Willie, Robert, and he used to sneak off when the old man got roaring drunk and was in a mind to unleash his belt on their backsides. On the property, there was a small creek to play in with cutbanks some fifteen feet deep. They would escape to its shore and tie hooks to twine and harpoon a piece of salt pork to
catch crawfish. They'd build up a good fire, cook and eat the tails. The other hunting skills they'd developed were gathering the mourning doves that didn't nest very high. Pilfering the fat squabs just about to leave the nest was as easy as throwing a two-day calf.

The three of them had a collection of small reptiles and animal skulls decorating the room they shared. Their sister, Sarah, would raise holy hell when they took a mind to tease her by putting rodent bones beneath her pillow.

But all that was before the Mexican War had gotten in the way of good times, and he'd moved on afterward to pursue the other avenues he could take to mold himself into a man. In his absence, death had taken both his brothers.

The heartsick chord that suddenly struck Carrigan was unexpected. Lost years of his youth should have been something he accepted by now. Childhood days behind him. What was gone . . . was gone.

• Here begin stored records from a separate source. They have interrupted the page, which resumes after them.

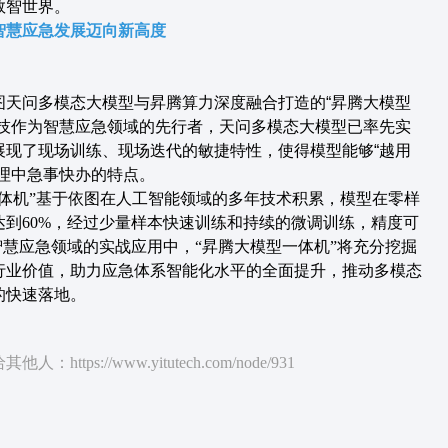
数智世界。
智慧应急发展迈向新高度
图天问多模态大模型与昇腾算力深度融合打造的“昇腾大模型
科技作为智慧应急领域的先行者，天问多模态大模型已率先实
展现了现场训练、现场迭代的敏捷特性，使得模型能够“越用
理中急事快办的特点。
一体机”基于依图在人工智能领域的多年技术积累，模型在零样
达到60%，经过少量样本快速训练和持续的微调训练，精度可
智慧应急领域的实战应用中，“昇腾大模型一体机”将充分挖掘
行业价值，助力应急体系智能化水平的全面提升，推动多模态
的快速落地。
tps://www.yitutech.com/node/931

Carrigan began searching for signs when he reached an overhanging, wall-like ridge of rock that projected from the earth. It had been here he'd first found traces of the herd from which most of Helena's stock came.

“Do you see something?” Helena's hopeful query went wasted on him.

Ignoring her, Carrigan dismounted and walked a small area until he found horseshoe imprints in the soft-rock ground. No wild band would have been shod. Crouching down, he ran his fingertips over a clean print. “Which one's your lead mare?”

“Columbiana.”

“She's been here.” The deeper depth and defined impression of the shoe said it was new iron. Carrigan stood and gazed at Helena. “But the track isn't fresh. Your horses have gone farther than I wanted.”

Helena met his eyes, her face protected by the brim of a straw bonnet. She didn't employ a sidesaddle as he would have guessed. But Helena was no ordinary woman. When she had an objective, she took the most
prudent course to achieve her goal. A lady's saddle would have slowed her down. But ever the lady, she hadn't donned britches.

She straddled the horse, the fullness of her dark-checked skirt bunched on Traveler's bay rump without the hindrance of a wooden hoop. Her slim legs were exposed only to her knees where the weave of her black stockings, and just barely a hint of white petticoat, was available for his view. Too bad it wasn't more. But like him, she'd forgone a heavy coat. A short cape covered her arms and shoulders, with just enough of her enticing form on display to distract him.